====== Text provided

Types

Up to now, we have talked about different types of values in Ryan: integers, boolean, string, dictionaries, etc... All these value types have their own representation in Ryan. Even though Ryan is not a statically typed language, you can use types (and expressions over types) to add extra checking to your Ryan code, ensuring that it runs correctly. Furthermore, you can use type guards to further refine patterns, either making them more strict or also allowing them to react differently for different types of data (also known as polymorphism). In this chapter, we will explore what Ryan can offer you in terms of typing.

Primitive types

These are the primitive types in Ryan (you have encountered all them before; we are just giving them Ryan names):

• bool: booleans; can only be true or false.
• int: an integer, like 123 or -4, but not fractional numbers such as 1.2.
• float: a floating point like 1.23 or 6e23. This also includes 1.0, which, although integer, is stored and processed as a float.
• number: int or float. Includes 123, 1, 1.0 and all other numerical stuff.
• text: strings of text, such as "Ryan".
• null: the value null. Only null is of type null.
• any: anything goes!

Composite types

With lists and dictionaries, Ryan gives you a bit more of flexibility than ony a set of flavours. The most simple types are "collections of the same kind of stuff":

• [T] (where T is another type): a list where all elements are of type T. E.g., [int] is "a list of integer numbers".

============
====== Records supplied

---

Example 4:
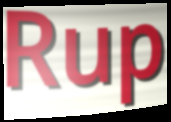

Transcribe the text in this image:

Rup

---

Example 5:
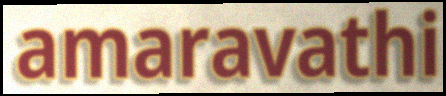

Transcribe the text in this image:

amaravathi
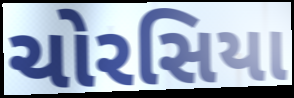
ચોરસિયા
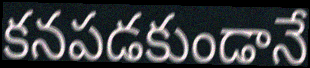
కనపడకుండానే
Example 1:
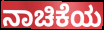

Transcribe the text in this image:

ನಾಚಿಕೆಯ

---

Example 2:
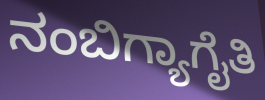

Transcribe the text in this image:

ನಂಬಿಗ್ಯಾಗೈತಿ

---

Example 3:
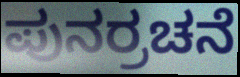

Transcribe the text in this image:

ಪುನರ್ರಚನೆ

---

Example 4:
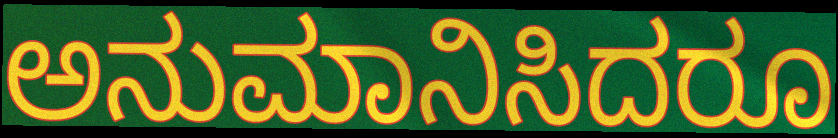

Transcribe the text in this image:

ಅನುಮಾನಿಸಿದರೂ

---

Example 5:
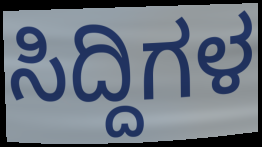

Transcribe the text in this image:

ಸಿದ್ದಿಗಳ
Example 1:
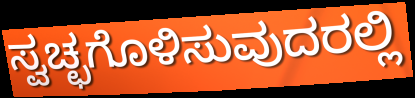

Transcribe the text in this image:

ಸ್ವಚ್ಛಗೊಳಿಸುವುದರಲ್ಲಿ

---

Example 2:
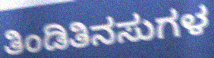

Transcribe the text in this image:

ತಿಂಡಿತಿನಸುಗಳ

============
====== Records supplied

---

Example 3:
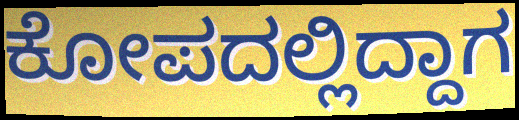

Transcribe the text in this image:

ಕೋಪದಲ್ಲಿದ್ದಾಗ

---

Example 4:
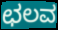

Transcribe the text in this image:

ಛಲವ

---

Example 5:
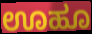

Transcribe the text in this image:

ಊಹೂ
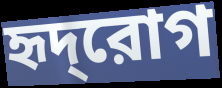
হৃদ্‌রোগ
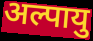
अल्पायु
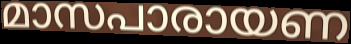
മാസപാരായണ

============

Transcribe the text on types in Ryan in full, word for word.

*Complete answer*:
Types

Up to now, we have talked about different types of values in Ryan: integers, boolean, string, dictionaries, etc... All these value types have their own representation in Ryan. Even though Ryan is not a statically typed language, you can use types (and expressions over types) to add extra checking to your Ryan code, ensuring that it runs correctly. Furthermore, you can use type guards to further refine patterns, either making them more strict or also allowing them to react differently for different types of data (also known as polymorphism). In this chapter, we will explore what Ryan can offer you in terms of typing.

Primitive types

These are the primitive types in Ryan (you have encountered all them before; we are just giving them Ryan names):

• bool: booleans; can only be true or false.
• int: an integer, like 123 or -4, but not fractional numbers such as 1.2.
• float: a floating point like 1.23 or 6e23. This also includes 1.0, which, although integer, is stored and processed as a float.
• number: int or float. Includes 123, 1, 1.0 and all other numerical stuff.
• text: strings of text, such as "Ryan".
• null: the value null. Only null is of type null.
• any: anything goes!

Composite types

With lists and dictionaries, Ryan gives you a bit more of flexibility than ony a set of flavours. The most simple types are "collections of the same kind of stuff":

• [T] (where T is another type): a list where all elements are of type T. E.g., [int] is "a list of integer numbers".